Extracted data entries
══════════════════════════════

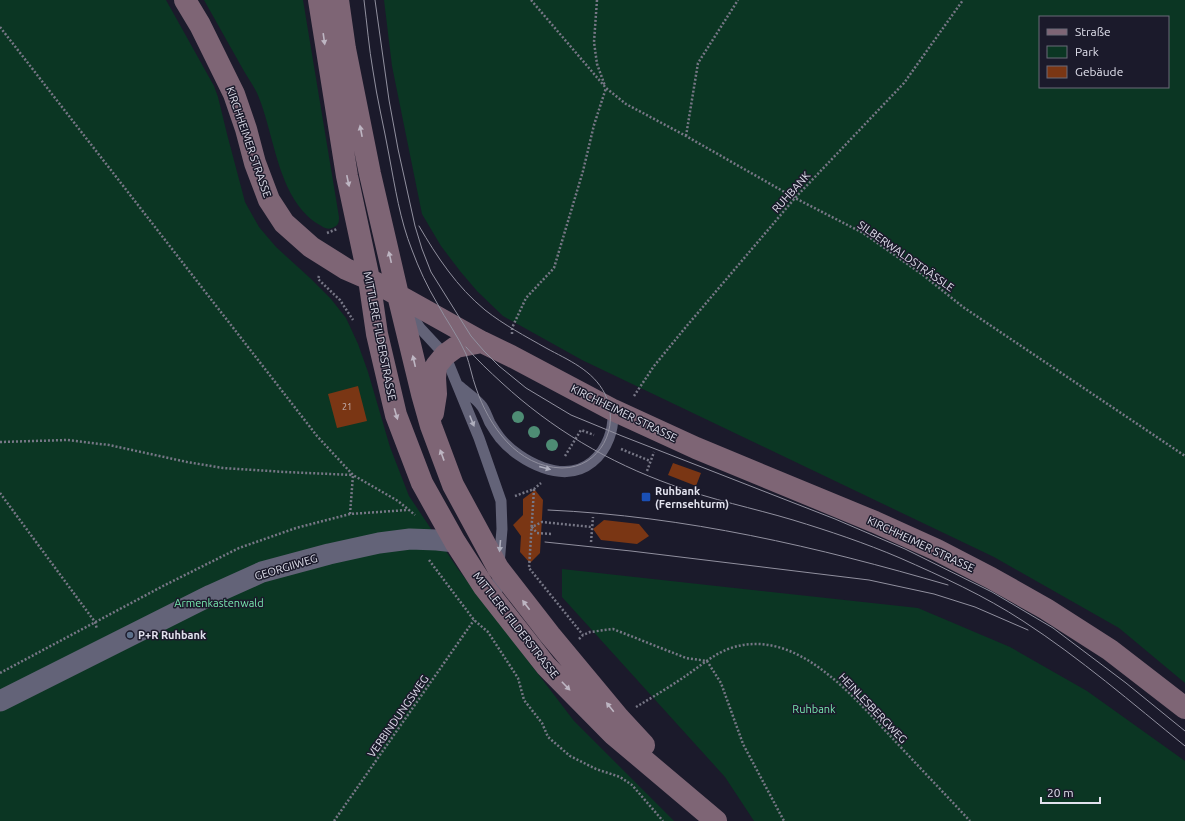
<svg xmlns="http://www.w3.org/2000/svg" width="1185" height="821" font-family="Ubuntu,sans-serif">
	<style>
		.green { fill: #0b3623; fill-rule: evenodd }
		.building { fill: #7a3614 }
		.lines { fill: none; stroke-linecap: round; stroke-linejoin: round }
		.path { stroke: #777786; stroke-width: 2.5; stroke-dasharray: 2 2; stroke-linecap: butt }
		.lane { stroke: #636378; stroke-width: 11 }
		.street { stroke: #636378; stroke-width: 21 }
		.secondary { stroke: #7e6575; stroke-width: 22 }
		.tram { stroke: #91909f; stroke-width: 1 }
		.tree { fill: #4e8c74 }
		.oneway { fill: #beb6c3 }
		.oneway2 { fill: #afafbe }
		.transit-dot { fill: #1a4fb4; stroke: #1b1a2b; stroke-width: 1.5 }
		.service-dot { fill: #5c6f8a; stroke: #1b1a2b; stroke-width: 1.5 }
		.labels { text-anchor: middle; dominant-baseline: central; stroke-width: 3; stroke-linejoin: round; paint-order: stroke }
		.number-label { font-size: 9px; fill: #c7b6b7 }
		.street-label { font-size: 11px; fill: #e1e1ed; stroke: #1b1a2b }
		.poi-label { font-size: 11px; font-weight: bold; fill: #e1e1ed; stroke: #1b1a2b; text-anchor: start }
		.park-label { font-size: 11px; fill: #77eaaf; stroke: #1b1a2b }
	</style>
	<rect width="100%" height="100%" fill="#1b1a2b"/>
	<path class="green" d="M0,0H166L214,86L218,97L227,134L245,202L259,227L276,247L310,278L331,299L346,318L358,344L368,372L390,447L409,496L458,569L574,721L674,821H0Z
		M204,0H303L339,217C339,221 339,225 334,227C328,231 323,227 318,224C277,198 275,134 257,93C252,83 245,74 240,64C228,43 216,21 204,0Z
		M384,0H1185V683L1119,628L994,557L582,360L503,316L477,291L460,271L441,246L422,214L392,66ZM1040,17H1168V87H1040Z
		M562,569L918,608L1010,647L1087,691L1185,761V821H754L725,777L562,597Z"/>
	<path class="building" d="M358,386L367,421L337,428L328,394Z
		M673,463L701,473L696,486L668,475Z
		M535,490L543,500L540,553L530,563L520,552L521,536L513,525L523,515V499Z
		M604,520L639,524L649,536L637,544L601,540L593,529Z"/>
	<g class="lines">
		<path class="path" d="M531,0L606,88L626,104L686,136L795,198L863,233L923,275L963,307L1185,456
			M597,0L594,42L597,64L605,86
			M0,27L317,436L353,475L398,501L415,515
			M686,136L698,63L738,0
			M327,233L337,229
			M319,276L318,279L340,300L353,320
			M512,334V328L526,298L554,268L583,171L594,125L606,88
			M634,396L654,366L685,328L795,198L904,83L963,0
			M0,442L67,440L109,445L187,462L223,468L285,472L353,475
			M621,449L650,461
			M565,456L581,430L594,435
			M647,471L654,452
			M534,489L529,568L583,635
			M0,493L95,622L97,629
			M515,496L534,489L541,483
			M350,514L353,475
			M551,534L537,533L532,527L542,522L592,527
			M591,542L593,517
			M429,560L474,620L488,632L518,678L524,700L542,723L548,737L570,756L596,769L620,777L632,785L663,821
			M579,639L583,635L590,632L613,629L686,658L707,661L721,683L743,744L784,821
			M0,673L163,586L239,548L296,528L350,514L407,510
			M636,707C653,697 671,686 687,675C700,666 713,655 728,649C796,624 854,698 895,741C920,768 945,794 970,821
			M334,821L474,620"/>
		<path class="lane" d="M408,310L420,328L445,355L479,438L501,501L502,529L496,600
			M459,386C466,392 475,398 480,404C485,409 487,417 490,423C493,428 497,434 500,438C520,462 564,485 592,462C608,449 614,429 613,410"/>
		<path class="street" d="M0,701L211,595L262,572L329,554L379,543L410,539L437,540L455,542"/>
		<path class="secondary" d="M185,0L200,25L234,94L246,129L255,163L269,200L284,223L311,247L346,269L369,279L482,342L511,356L611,409L696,448L875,522L937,550L991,578L1046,609L1110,650L1185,708
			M319,0L347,176L369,279L377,334L396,415L422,483L455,542L484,587L546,666L613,734L716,821
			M338,0L345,49L370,174L398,295L422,394L431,426L453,485L498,568L550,635L619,718L644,745
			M433,413L436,394L435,378L436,366L445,355L456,347L482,342"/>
		<path class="tram" d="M364,0C367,24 369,48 373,71C377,99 384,127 389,155C395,187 400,220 412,250C419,269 427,286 437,303C446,320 458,336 466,354C470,365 472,377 476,388C489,426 517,467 562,468C600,468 621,427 605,394C593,370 568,360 546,348C525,336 504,325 485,310C457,287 437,257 419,226
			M375,0L389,100L398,149L415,226L422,249L431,272L471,336L484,351L499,366L526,388L571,415L622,436L835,519L905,549L992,592L1053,628L1126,683L1185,731
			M466,347C477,360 489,371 502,383C552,429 608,462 672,485C712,500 753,508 793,520C829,531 865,543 900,558C941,576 985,596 1023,621C1080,658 1132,703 1185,746
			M548,510C685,516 818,547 948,585
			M545,542L631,551L869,580L934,594L975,607L1028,630"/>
	</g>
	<g class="tree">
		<circle cx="518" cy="417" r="6"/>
		<circle cx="534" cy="432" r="6"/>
		<circle cx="552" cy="445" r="6"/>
	</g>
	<defs><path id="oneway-solid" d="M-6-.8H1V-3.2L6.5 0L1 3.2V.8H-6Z"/></defs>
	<g class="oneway">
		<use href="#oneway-solid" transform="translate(324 39) rotate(82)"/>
		<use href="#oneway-solid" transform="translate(361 131) rotate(-101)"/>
		<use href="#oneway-solid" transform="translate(348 181) rotate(78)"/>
		<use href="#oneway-solid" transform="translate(390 257) rotate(-103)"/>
		<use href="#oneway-solid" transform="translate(414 361) rotate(-103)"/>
		<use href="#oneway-solid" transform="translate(396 414) rotate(74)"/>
		<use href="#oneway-solid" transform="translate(442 455) rotate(-110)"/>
		<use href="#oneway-solid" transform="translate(526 605) rotate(-127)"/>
		<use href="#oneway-solid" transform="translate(566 686) rotate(46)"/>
		<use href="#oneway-solid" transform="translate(610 707) rotate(-129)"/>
	</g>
	<g class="oneway2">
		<use href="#oneway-solid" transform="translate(472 421) rotate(68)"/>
		<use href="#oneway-solid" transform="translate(545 468) rotate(15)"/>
		<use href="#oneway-solid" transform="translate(500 546) rotate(95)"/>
	</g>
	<rect class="transit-dot" x="641" y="492" width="10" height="10" rx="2"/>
	<circle class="service-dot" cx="130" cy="635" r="4"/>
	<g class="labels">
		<g class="number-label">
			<text x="347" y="407">21</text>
		</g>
		<g class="street-label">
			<text transform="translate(249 142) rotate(71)">KIRCHHEIMER STRASSE</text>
			<text transform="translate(791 192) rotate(-48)">RUHBANK</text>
			<text transform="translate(906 256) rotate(35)">SILBERWALDSTRÄSSLE</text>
			<text transform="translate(380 336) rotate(79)">MITTLERE FILDERSTRASSE</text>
			<text transform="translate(624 413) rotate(26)">KIRCHHEIMER STRASSE</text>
			<text transform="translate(921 544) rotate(25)">KIRCHHEIMER STRASSE</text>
			<text transform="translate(286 567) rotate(-17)">GEORGIIWEG</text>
			<text transform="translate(516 625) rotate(52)">MITTLERE FILDERSTRASSE</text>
			<text transform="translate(873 708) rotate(46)">HEINLESBERGWEG</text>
			<text transform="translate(398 716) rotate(-55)">VERBINDUNGSWEG</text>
		</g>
		<g class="poi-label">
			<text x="655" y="491">Ruhbank<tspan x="655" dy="13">(Fernsehturm)</tspan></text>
			<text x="138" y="635">P+R Ruhbank</text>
		</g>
		<g class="park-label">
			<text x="219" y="603">Armenkastenwald</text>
			<text x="814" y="709">Ruhbank</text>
		</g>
	</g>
	<rect x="1039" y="16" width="130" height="72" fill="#1b1a2b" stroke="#6a6a79"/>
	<rect x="1047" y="29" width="20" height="6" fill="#7e6575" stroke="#6a6a79"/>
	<text x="1075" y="36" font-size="12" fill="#e1e1ed">Straße</text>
	<rect x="1047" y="46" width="20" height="12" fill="#0b3623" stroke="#6a6a79"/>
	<text x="1075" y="56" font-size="12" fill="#e1e1ed">Park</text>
	<rect x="1047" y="66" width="20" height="12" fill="#7a3614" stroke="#6a6a79"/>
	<text x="1075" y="76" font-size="12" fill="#e1e1ed">Gebäude</text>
	<path d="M1041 797v6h59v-6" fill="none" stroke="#e1e1ed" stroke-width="2"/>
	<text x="1047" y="797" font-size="12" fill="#e1e1ed" stroke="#1b1a2b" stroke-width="3" paint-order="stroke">20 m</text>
</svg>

══════════════════════════════

● **Task prompt**
In how many lines of the data above does the word "linecap" occur? Only the number is wanted.

● **Output of the exercise**
2